WORK REQUIRED - Print exactly the lines from the one that contains "壁面看板についてなら我々にご相談ください" through the final line of the entries below, both included, and nothing else; omit the pictures.

◇ ◇ ◇ ◇

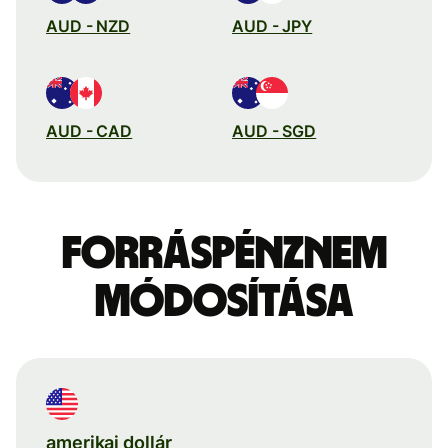
AUD - NZD
AUD - JPY
AUD - CAD
AUD - SGD
Forráspénznem
módosítása
amerikai dollár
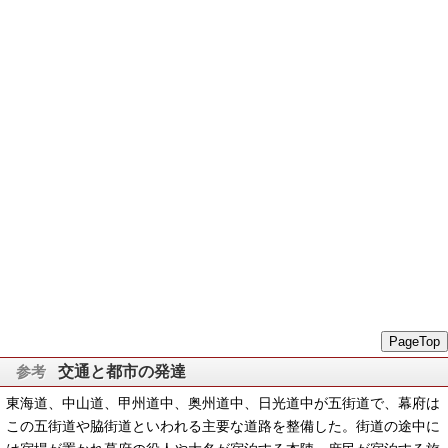
PageTop
交通と都市の発達
東海道、中山道、甲州道中、奥州道中、日光道中が五街道で、幕府は
この五街道や脇街道といわれる主要な道路を整備した。街道の途中に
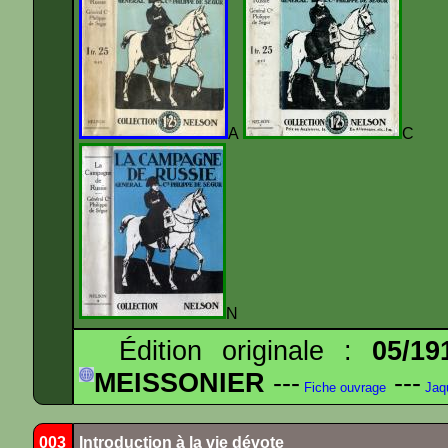
A
N
Édition originale :
05/19
MEISSONIER
---
---
Fiche ouvrage
Jaq
003
Introduction à la vie dévote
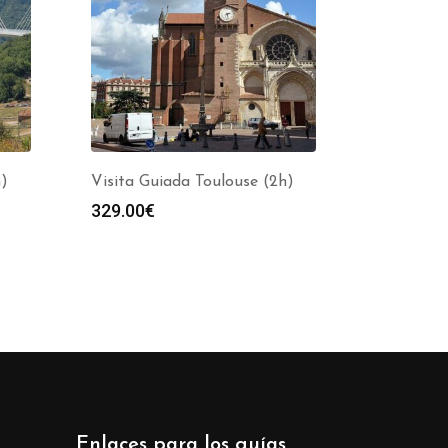
h)
Visita Guiada Toulouse (2h)
329.00
€
Enlaces para los guías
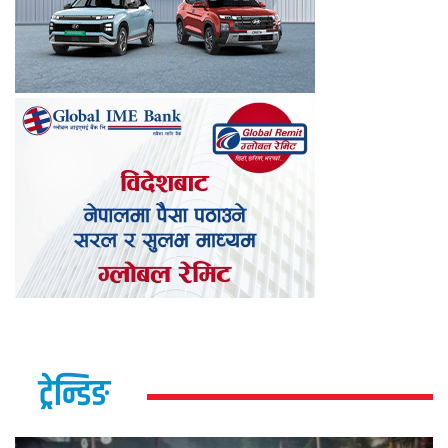
ट्रेन्डिङ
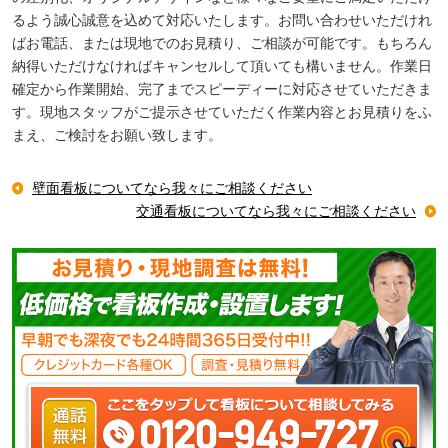
るよう誠心誠意を込めて対応いたします。お問い合わせいただけれ
ばお電話、または現地でのお見積り、ご相談が可能です。もちろん
納得いただけなければキャンセルして頂いても構いません。作業日
確定から作業開始、完了までスピーディーに対応させていただきま
す。現地スタッフがご提示させていただく作業内容とお見積りをふ
まえ、ご検討をお願い致します。
壁面看板についてなら我々にご相談ください
交通看板についてなら我々にご相談ください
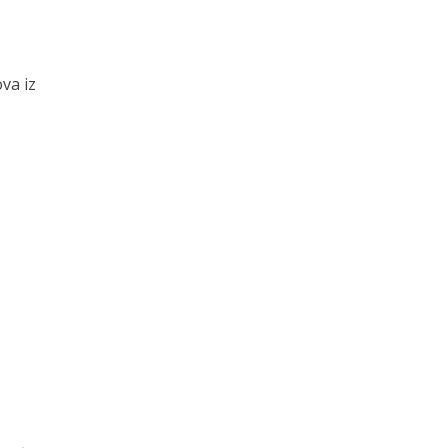
va iz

◇ ◇ ◇ ◇

RESPONSE TO THIS TASK -
壁面看板についてなら我々にご相談ください
交通看板についてなら我々にご相談ください
va iz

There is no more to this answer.